I took it in slowly—the flicker of stolen power, the hunger in their eyes, the rhythm of desperation. This wasn't just rebellion. It was survival sharpened into strategy.
Selene crossed her arms, her gaze fixed on me, daring me to question it.
"What do you want from me?" I asked finally.
Darius stepped closer, his shadow cutting through the blue light. "You've seen places the Council keeps hidden. You've survived Kael. That makes you a message—a living crack in their walls. With you, we can draw him out. And when he comes, we'll take more than just his life. We'll take what he knows."
The thought of Kael—his calm voice, his smile that wasn't a smile—twisted in my chest. Using me as bait wasn't strategy. It was suicide.
Selene shook her head sharply. "No. She's not your trap."
Darius ignored her, his eyes locked on mine. "He won't stop hunting you, Lysandra. It's power. Let him come. Let him think you're still his. And when he reaches, we break him."
The servers hummed louder, as if the walls themselves agreed.
I wanted to scream. To walk away. To tell them I wasn't a weapon to be aimed at Kael or anyone else. But the truth pressed harder: Kael was coming. He'd never stopped. And if I didn't choose how to face him, someone else would.
I looked at the screens again, at the city mapped out in veins of red. At the faces around me who had nothing but fire left to cling to.
For the first time since Kael's betrayal, the fear inside me shifted. Not gone. But tempered.
"If I'm bait," I said slowly, steadying the words before they betrayed me, "then I set the terms. My way. My ground. Or it ends before it begins."
A silence followed. Then Darius smiled—not the warmth of victory, but the satisfaction of a deal struck.
Selene turned away, her jaw tight, as though she'd just watched me step willingly into the same fire she'd spent years surviving.
Somewhere above, the Market roared with life, unaware that in this basement of smoke and static, a war had just been declared.
And in the hollow of my chest, I felt it—Kael's shadow growing closer.
The first blow knocked me to the ground.
Selene hadn't held back. One second her boot swept low, the next my ribs slammed against the concrete floor of the safehouse training room. The ache spread like fire, but her voice cut through it sharper than the pain.
"Get up."
I pushed to my knees, palms stinging, lungs burning. Sweat already trickled down my spine, though the fight had barely begun.
"This isn't about speed," Selene said, circling me like a predator. "It's about intent. Kael will never hesitate. If you do, you're dead."
Her blade flicked outward, the edge stopping a breath from my throat. My pulse roared. For a heartbeat I saw Kael there instead of her—his cold smile, his calm certainty that I was just a commodity to be bartered.
Rage steadied my hands.
I lunged, dagger striking clumsily toward her shoulder. She deflected with ease, twisting my wrist until the weapon clattered against the ground.
"Better," she murmured, stepping back. "But anger makes you predictable."
I snatched up the dagger, panting. "And what does fear make me?"
Selene's expression softened for the first time all night. "Alive. Fear is fine, Lysandra. You just can't let it drive."
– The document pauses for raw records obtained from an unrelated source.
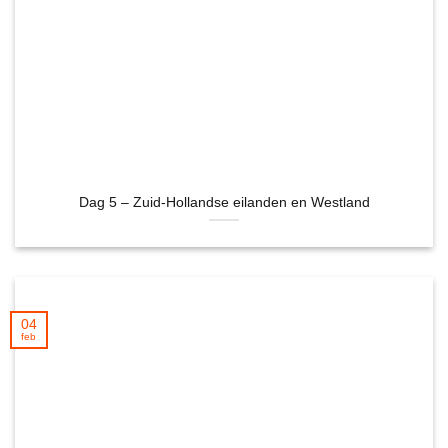
Dag 5 – Zuid-Hollandse eilanden en Westland
04
feb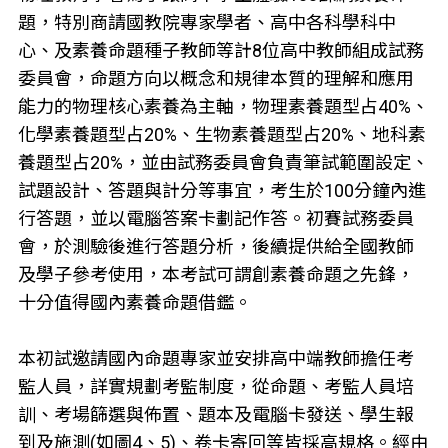
題，特別商請國教院專家學者、高中各科學科中
心、及素養命題種子教師等計8位高中教師組成試務
委員會，命題方向以概念和規律本質的理解和應用
能力的物理核心素養為主軸，物理素養題型占40%、
化學素養題型占20%、生物素養題型占20%、地科素
養題型占20%，並由試務委員會負責筆試範圍設定、
試題設計、答題與計分等事宜，考生於100分鐘內進
行答題，並以電腦答案卡劃記作答。初賽試務委員
會，於測驗後進行答題分析，後續提供給全國教師
及學子參考使用，本考試可謂創素養命題之先鋒，
十分值得國內素養命題借鑑。
本初試邀請國內命題專家並安排高中端教師擔任考
監人員，詳實規劃考監制度，從命題、考監人員培
訓、考場篩選與佈置、題本及電腦卡發送、學生報
到及施測(如圖4、5)、卷卡寄回等皆採高規格。經由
Her words sank deep, heavy with the weight of survival. For the next hour she drilled me—slashes, counters, footwork in the confined space of the safehouse. My arms shook, my lungs screamed, but each movement grew sharper, cleaner. I wasn't her equal, not even close, but I was no longer the girl who flinched at shadows.
When she finally called a halt, Selene tossed me a flask of water. "You'll never match Kael's precision. But unpredictability? That can be your weapon."
I drank deeply, chest heaving, and for the first time since the warehouse burned, I felt something close to control.
But far away, beyond the city's sprawl, Kael was moving too.